■ **PAGE TEXT**:
GNOME Bugzilla – Bug 147392
giowin32 leaks threads for socket channels [patch]
Last modified: 2011-02-18 16:13:57 UTC
1. Create a GIOChannel for a socket. 1a. g_io_channel_win32_new_socket 1b. tag = g_io_add_watch 1c. g_io_channel_unref 2. g_source_remove(tag). 3. Watch as the thread doesn't exit. Repeat until out of memory. However, the above steps work fine with g_io_channel_win32_new_fd. This patch sets the need_close to 1 in g_io_win32_finalize, which forces select_thread() out of its loop (it doesn't actually close the socket). I've tested this with XChat, which previously leaked threads, now it does not.
Created attachment 29457 [details] [review] Fixes GIOwin32 not stopping it's thread on socket g_source_remove
Adding the PATCH keyword.
Thanks! Patch applied to glib-2-4 and HEAD.
Won't this exit the select thread prematurely if there's more than one watch on the channel? I think adding an explicit call to channel_close would solve the problem in the motivating example. glib probably should end the select thread if there are no watches on the channel because otherwise channels that have close_on_unref set to true will leak channels. The tricky part is handling the case where all watches are removed and then one or more is re-added.
Hmm. (How does it work on Unix?) Do you think the patch should be reversed?
On Unix, the fd's are put in the main select/poll set so there is no separate thread. I think the patch will break programs that remove & then add watches, but the previous behavior leaked threads and channels when close_on_unref is true. I think it needs to be reopened and (eventually) fixed. I may be able to come with a patch for it.
John, do you still think the patch should be reversed? Do you have a better patch? Or should the documentation be improved, i.e. should GLib expect the application to call g_io_channel_close() and not just g_io_channel_unref()? (Or whatever.)
How about: if (channel->watches == NULL && channel->type == G_IO_WIN32_SOCKET) { /* tell select_thread() to exit */ channel->needs_close = 1; /* wake up select_thread() from its blocking select() */ send (channel->reset_send, send_buffer, sizeof (send_buffer), 0); } Multiple watches on the one socket use the same thread right? So we wait until there's no watches to force the thread to exit.

[Records drawn from a collection]
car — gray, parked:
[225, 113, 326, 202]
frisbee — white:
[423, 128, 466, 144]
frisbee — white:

■ **GIVEN PROBLEM A**:
Answer each question from the bug thread:
(i) According to the first report, with which function do the same steps work fine?
(ii) To which branches was the patch applied?
(iii) On Unix, where are the fd's put?
■ **GIVEN PROBLEM B**: Quote the part of the bug thread that opens with the words containing "Hmm. (How does" and closes with "patch for it.".
■ **GIVEN PROBLEM C**: Write what comes next in the bug thread, starting after its final comment.
This data has no connection to the bug thread.

■ **TASK OUTPUT A**:
(i) g_io_channel_win32_new_fd
(ii) glib-2-4 and HEAD
(iii) In the main select/poll set, so there is no separate thread

■ **TASK OUTPUT B**:
Hmm. (How does it work on Unix?) Do you think the patch should be reversed?
On Unix, the fd's are put in the main select/poll set so there is no separate thread. I think the patch will break programs that remove & then add watches, but the previous behavior leaked threads and channels when close_on_unref is true. I think it needs to be reopened and (eventually) fixed. I may be able to come with a patch for it.

■ **TASK OUTPUT C**:
Yes, looks reasonable. I guess giowin32.c still needs to be fixed to handle the case John mentions, where all watches are removed and then later one or more are re-added. Would it be enough to set channel->thread_id to zero at the end of select_thread()? Then g_io_win32_create_watch() and g_io_channel_win32_make_pollfd() would call create_thread().
Created attachment 35588 [details] [review] Different locking strategy Here's what I've come up with, which is a bit more of a change than I first intended. The select_thread now locks the channel whenever it isn't calling select so it doesn't need to constantly lock & unlock it. It exits if there are no watches. I also drop the lock before creating all threads, which may cause problems for other channel types. Something I just realized, though, is that g_io_channel_ref / _unref are not thread safe. I wonder it the ref / unref could be eliminated from select_thread and the code would rely on the channel finalize to destroy the thread.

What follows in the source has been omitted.